Она вела себя осторожно, потому и осталась в живых.

А два прелестных ребенка, благословение поздних лет моей жизни?

Лидия теперь сблизилась с матерью. Как ей не восхищаться элегантной матроной, столь прекрасной, внушительной… Лидия выезжает с матерью, уж не знаю, в чем она там участвует… Хвастается, что скоро блестяще выйдет замуж.
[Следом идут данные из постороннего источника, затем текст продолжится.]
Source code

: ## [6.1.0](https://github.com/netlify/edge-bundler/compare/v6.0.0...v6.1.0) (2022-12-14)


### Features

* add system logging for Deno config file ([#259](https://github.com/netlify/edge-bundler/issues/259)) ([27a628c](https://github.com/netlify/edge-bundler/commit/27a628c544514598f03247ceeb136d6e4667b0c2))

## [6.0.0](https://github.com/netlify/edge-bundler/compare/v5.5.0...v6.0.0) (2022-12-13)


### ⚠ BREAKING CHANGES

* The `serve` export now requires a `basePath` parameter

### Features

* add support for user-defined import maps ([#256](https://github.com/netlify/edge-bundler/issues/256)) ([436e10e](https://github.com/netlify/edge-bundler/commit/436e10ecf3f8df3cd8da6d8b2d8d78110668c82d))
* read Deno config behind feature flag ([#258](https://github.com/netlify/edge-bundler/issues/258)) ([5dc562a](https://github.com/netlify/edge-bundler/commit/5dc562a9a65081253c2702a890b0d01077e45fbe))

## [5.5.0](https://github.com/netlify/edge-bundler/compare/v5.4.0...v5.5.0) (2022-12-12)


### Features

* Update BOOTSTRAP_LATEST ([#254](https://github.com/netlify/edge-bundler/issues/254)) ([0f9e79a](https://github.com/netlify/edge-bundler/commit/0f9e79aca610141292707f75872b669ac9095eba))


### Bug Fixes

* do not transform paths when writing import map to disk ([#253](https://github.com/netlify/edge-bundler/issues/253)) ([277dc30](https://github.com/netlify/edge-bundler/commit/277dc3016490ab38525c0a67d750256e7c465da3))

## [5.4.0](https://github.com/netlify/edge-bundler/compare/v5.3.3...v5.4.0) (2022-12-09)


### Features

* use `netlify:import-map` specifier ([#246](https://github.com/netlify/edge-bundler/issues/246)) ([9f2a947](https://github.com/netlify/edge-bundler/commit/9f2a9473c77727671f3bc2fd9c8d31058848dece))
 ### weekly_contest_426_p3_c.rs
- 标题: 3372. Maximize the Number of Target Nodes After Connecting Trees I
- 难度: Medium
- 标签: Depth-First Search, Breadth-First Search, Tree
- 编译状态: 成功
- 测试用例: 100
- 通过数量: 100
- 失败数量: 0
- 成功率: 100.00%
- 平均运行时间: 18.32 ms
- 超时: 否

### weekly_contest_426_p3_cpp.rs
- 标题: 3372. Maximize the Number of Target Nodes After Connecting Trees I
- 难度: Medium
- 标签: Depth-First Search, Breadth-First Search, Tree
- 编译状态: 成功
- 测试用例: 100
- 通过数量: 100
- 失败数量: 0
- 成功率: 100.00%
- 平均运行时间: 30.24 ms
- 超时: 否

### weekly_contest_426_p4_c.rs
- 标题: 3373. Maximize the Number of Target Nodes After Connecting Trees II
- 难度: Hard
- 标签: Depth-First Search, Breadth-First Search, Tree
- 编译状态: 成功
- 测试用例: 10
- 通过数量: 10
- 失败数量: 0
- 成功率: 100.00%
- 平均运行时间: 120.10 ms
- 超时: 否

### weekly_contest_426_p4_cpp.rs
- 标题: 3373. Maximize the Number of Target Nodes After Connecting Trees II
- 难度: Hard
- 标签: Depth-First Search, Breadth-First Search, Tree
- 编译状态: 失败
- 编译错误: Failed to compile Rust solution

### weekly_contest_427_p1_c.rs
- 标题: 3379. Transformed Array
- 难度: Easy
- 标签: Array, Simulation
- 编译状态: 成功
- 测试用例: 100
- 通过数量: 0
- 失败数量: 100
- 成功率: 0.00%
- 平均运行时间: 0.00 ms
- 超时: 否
Сын полон энергии, храбр, образцовый римский юноша. Разумеется, спит и видит себя в преторианской гвардии. Почему бы и нет?

Может, когда-нибудь обо мне скажут: «Он был истинным римлянином, все трое его сыновей пали за Империю». И вряд ли кто-нибудь вспомнит о том, что я серьезно занимался историей.

* * *

Все остальные стояли вокруг, глазели, но с места не двигались. Их сдерживало воспоминание о другой, убитой женщине. Трубки их торчали в сторону пришелицы. Ей захотелось уйти, захотелось погрузиться в ласковую воду. Она встала, сознавая, что уже видом своим провоцирует мужчин, подошла к берегу реки и спустилась в искусственную бухточку. Поплескалась, хотя холодная вода реки резко отличалась от теплой, ласковой морской. Поднявшись, она снова увидела притихшую толпу. Притронулась к сосуду из большой раковины — они сказали, как эта штуковина называется. Заинтересовалась ножами, изготовленными из острых раковин, узнала и их название. Они говорили на своем детском диалекте, она отвечала, и они запоминали — не по смыслу, а по звучанию.

Орлы тем временем наелись и улетели к гнездам. Солнце садилось. Женщине стало страшно. Чужое место, много монстров с торчащими трубками. Хотя они вроде как и свои, если учесть, чьи они дети. Она сама однажды родила монстра. Его, как обычно, сразу же забрали, выложили орлам.

Вот они, здесь, принесенные орлами. Такие же, как и ее народ, но с плоскими грудями и бесполезными сосками, с причудливыми выростами в промежности.

Сгущались тени, усиливался страх. Монстры все еще толпились вокруг нее, горя голодом, потребностью в ней, и женщина снова подчинилась какому-то внутреннему голосу. Она хватала рукой их трубки и опустошала их одну за другой. И после этого настало время уходить. В сопровождении все той же толпы она направилась к горе. Скорым шагом, но не бегом. Бег — нет, не для них этот способ передвижения, не для людей Расщелины. Гора погрузилась во тьму, луна отсутствовала. Женщина нашла пещеру, забралась туда, улеглась без сна. В голове метались новые мысли. На заре она выбралась из пещеры, глянула вниз. Никого. Монстры спали в своих камышовых шатрах.